By My MLL Mentor’s Susan Patterson and featuring Confianza’s Sarah B. Ottow

Originally posted on My MLL Mentor.

Whether you are an Instructional Coach or an ESL Teacher, coaching conversations are part of the job in order to support our Newcomer students. If you are an ESL or ELD Teacher, you may not have realized that this was going to be a part of your job! This comes with part of the territory as you realize that advocating for your students could become a full-time gig rather than actual teaching.

Inside of our ESL Teacher Membership, we chatted with Sarah Ottow of Confianza about what it means to take on this coaching role and some basic coaching conversation tips for when you have those impromptu conversations at your school. We even got to do a little role-playing! If you are a member, don't forget to check this out! Here is a piece of our chat below:

Focus on the Evidence in the Moment

It's easy to think of our Newcomers and imagine the ways your student is not getting the support they need. We might tell ourselves, "Oh, it's US History and I already know this teacher. I know my student isn't getting the scaffolds they need." However, I have been surprised many times and have learned new things as well from our awesome content teachers! 

Whatever the content teacher is telling you in that moment, that is what should be the focus of the conversation. You may have a million other questions and comments and that's okay- keep them on the backburner and focus your attention so your teacher feels supported and therefore, can support your students with you. You are a team and the goal is to discuss ways to assist your students to thrive and access grade-level content.

Since you are the language expert, as you are listening, think of what the teacher is saying with your Language Lens™ on so you can be prepared to provide inquiry-based questions for the teacher that might lead to more language support for the student.

For example, if a teacher is talking about supporting the student in math and is saying that they are having difficulties understanding simple directions, your questioning might be first in your mind:

  • What visuals are being provided that may lower the language barrier?

  • What is some of the academic language in the directions and how can it be supported with cognates, explicit instruction, or translations?

  • What scaffolds have you tried and what do you think is working?

Practice Active Listening

Being an active listener means focusing on what the teacher has to say and doing so by making eye contact, nodding, asking questions, and making the teacher feel validated and supported.
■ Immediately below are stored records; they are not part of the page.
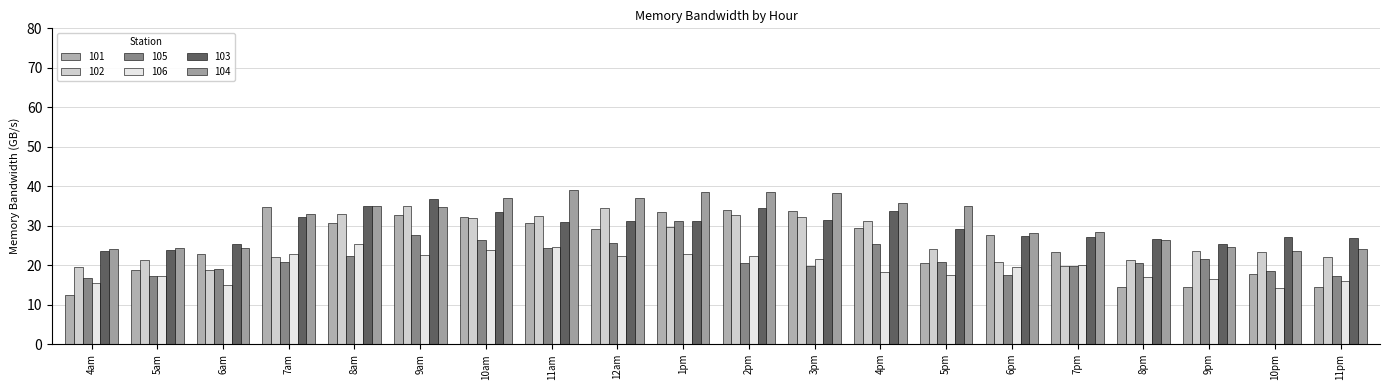

What is the minimum value shown in the chart?

12.4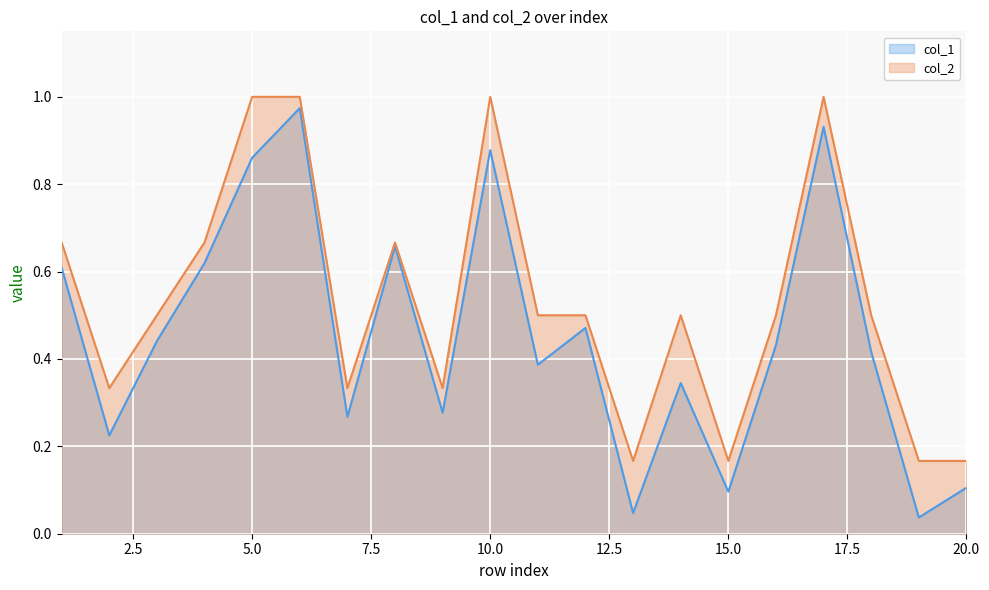

Reading right to left, what are all the values shown in this chart?

col_1: 0.1	0.0	0.4	0.9	0.4	0.1	0.3	0.0	0.5	0.4	0.9	0.3	0.7	0.3	1.0	0.9	0.6	0.4	0.2	0.6
col_2: 0.2	0.2	0.5	1.0	0.5	0.2	0.5	0.2	0.5	0.5	1.0	0.3	0.7	0.3	1.0	1.0	0.7	0.5	0.3	0.7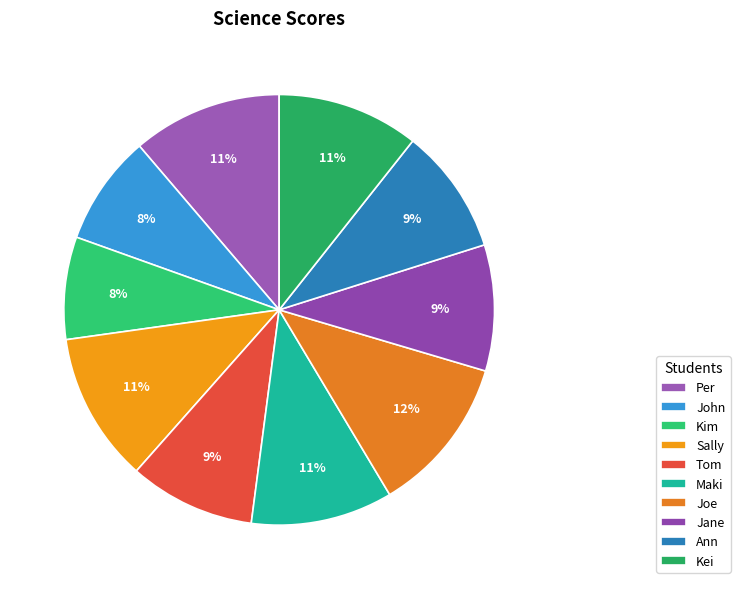

What is the ratio of the value at Joe to the value at Kei?

1.1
This also means minimal interruptions unless asking for clarification. When the teacher feels like you are seeing from their point of view and you are keeping an open mind, they are more likely to collaborate with you in the future. It also means that they will tell your colleagues about the positive experience and others may be more open to collaboration too! When teachers are collaborating together for student success, our students win!

Use Language of Collaboration

Some simple language stems to use while having impromptu or planned coaching conversations include some of the following stems and statements from our coaching chat:

Inquire: Have you thought about trying...?

Clarify: Tell me more.

Validate: I hear you.

What other phrases can you use to support inquiry, clarification, and validation?  

These conversations don't have to be well-planned to be impactful. Our coaching scenario was based around a 5-minute class change chat on the way to the restroom. That's the beauty of coaching! Even if we do plan, we never know how coaching conversations will go. What we do know is that we keep our students at the heart.